▶ EXTRAIT DU DOCUMENT
********
Lorsque paraît le roman, au début du mois de février 1829, son auteur est déjà suffisamment important dans le monde littéraire pour qu'un éditeur, Gosselin, prétende publier ses oeuvres complètes — déjà — en dix volumes. En décembre 1827, il a signé Cromwell et son importante préface qui non seulement définissait clairement le théâtre à venir, celui des Romantiques, qui triompherait bientôt (Henri III et sa cour, Dumas, 1829), mais encore marquait les distances que l'écrivain commençait à mettre entre lui et le pouvoir et qu'avait déjà signalées le poème "A la colonne de la place Vendôme", publié dans le Journal des débats du 9 février 1827. Par ailleurs, le recueil des Orientales précède de quelques jours la publication du roman.
Le récit a été rédigé très vite, à la fin de l'année 1828. Bien que commencé le 14 octobre 1828, c'est essentiellement en décembre qu'Hugo y travaille, comme l'a montré Jacques Seebacher.
Il est publié d'abord (1er et 2e tirages) sans nom d'auteur et précédé d'une très brève préface jouant d'une ambiguité déjà utilisée au XVIIIe siècle (Rousseau avec La Nouvelle Héloïse, Laclos avec Les Liaisons...) : l'oeuvre est peut-être réellement autobiographique écrite par un condamné ou imaginée par "un rêveur", "un philosophe, un poète", et l'on sait que ces trois mots, pour Hugo, sont synonymes. L'anonymat est imposé par cette ambiguïté.
********
▶ ENREGISTREMENTS EXTRAITS
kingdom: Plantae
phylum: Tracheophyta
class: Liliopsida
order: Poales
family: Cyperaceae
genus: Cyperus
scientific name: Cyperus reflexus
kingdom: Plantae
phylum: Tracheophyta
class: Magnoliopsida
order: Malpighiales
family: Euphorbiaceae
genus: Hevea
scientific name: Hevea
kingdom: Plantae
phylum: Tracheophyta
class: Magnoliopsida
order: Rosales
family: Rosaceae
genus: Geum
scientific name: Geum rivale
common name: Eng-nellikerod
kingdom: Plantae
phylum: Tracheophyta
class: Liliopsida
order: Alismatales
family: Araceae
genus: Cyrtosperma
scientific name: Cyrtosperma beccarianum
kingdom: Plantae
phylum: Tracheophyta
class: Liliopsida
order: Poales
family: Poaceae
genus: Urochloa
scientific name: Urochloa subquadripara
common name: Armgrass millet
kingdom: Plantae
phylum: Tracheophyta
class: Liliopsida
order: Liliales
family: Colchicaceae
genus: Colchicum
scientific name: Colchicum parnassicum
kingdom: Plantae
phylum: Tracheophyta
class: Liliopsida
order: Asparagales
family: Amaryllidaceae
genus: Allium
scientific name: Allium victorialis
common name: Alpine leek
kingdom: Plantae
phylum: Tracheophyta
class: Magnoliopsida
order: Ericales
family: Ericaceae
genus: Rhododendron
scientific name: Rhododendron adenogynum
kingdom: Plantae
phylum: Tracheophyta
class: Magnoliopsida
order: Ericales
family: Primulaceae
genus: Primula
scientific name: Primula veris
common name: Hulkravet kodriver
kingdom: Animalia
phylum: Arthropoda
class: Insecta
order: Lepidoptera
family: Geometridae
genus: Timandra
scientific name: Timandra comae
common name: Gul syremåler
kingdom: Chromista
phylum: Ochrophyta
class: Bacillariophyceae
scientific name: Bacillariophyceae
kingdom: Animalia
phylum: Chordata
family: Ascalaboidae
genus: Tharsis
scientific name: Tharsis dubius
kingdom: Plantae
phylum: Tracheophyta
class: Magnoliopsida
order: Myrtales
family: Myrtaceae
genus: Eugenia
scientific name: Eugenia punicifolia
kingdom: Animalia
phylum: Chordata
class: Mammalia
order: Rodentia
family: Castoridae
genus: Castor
********
▶ SÉRIE D'EXERCICES
1. Indiquez si chaque affirmation concorde avec l'extrait sur le roman de Hugo, en répondant par oui ou par non et en citant les mots décisifs de l'extrait.
(a) Le roman paraît au début du mois de février 1829.
(b) Hugo a surtout travaillé au récit en octobre 1828.
(c) Les premiers tirages portent le nom de l'auteur.
2. Répondez s'il vous plaît à ces questions d'après l'extrait sur le roman de Hugo.
(a) Quel éditeur prétend publier les oeuvres complètes de l'auteur, et en combien de volumes ?
(b) Dans quel journal et à quelle date le poème « A la colonne de la place Vendôme » a-t-il été publié ?
(c) Quels écrivains du XVIIIe siècle sont cités pour avoir déjà utilisé l'ambiguïté de la préface ?
3. Poursuivez l'extrait sur le roman de Hugo à partir de sa dernière phrase.
Les enregistrements n'ont aucun lien avec l'extrait sur le roman de Hugo.

▶ RÉPONSES PAR EXERCICE
1.
(a) Oui : « Lorsque paraît le roman, au début du mois de février 1829 »
(b) Non : « c'est essentiellement en décembre qu'Hugo y travaille »
(c) Non : « Il est publié d'abord (1er et 2e tirages) sans nom d'auteur »

2.
(a) Gosselin, en dix volumes.
(b) Dans le Journal des débats, le 9 février 1827.
(c) Rousseau et Laclos.

3.
La 3e  (dès la fin février) et la 4e éditions de la même année, sont signées et précédées d'une autre préface en forme de scène de théâtre, intitulée "Une comédie à propos d'une tragédie". Le ton en est acerbe, voire sarcastique, mais ne manque pas d'humour. Hugo y reprend la teneur des critiques qui ont accueilli l'oeuvre et l'auteur lui-même, renvoyé à sa barbarie, par un nom "aussi difficile à retenir qu'à prononcer. Il y a du goth, du visigoth, de l'ostrogoth dedans." Le livre est qualifié d' "atroce", entre autres aménités. La saynette fustige une classe dirigeante pour laquelle la littérature ne doit être qu'un divertissement, une berceuse, tout en s'inquiètant de sa possibilité de devenir "un poison subversif de l'ordre social".  La tragédie est celle de la peine de mort dont s'entretiennent à demi-mots "le gros monsieur" et "le monsieur maigre", un juge et un procureur, dans leur deux dernières répliques : la vie d'un homme comptant pour rien devant les activités mondaines.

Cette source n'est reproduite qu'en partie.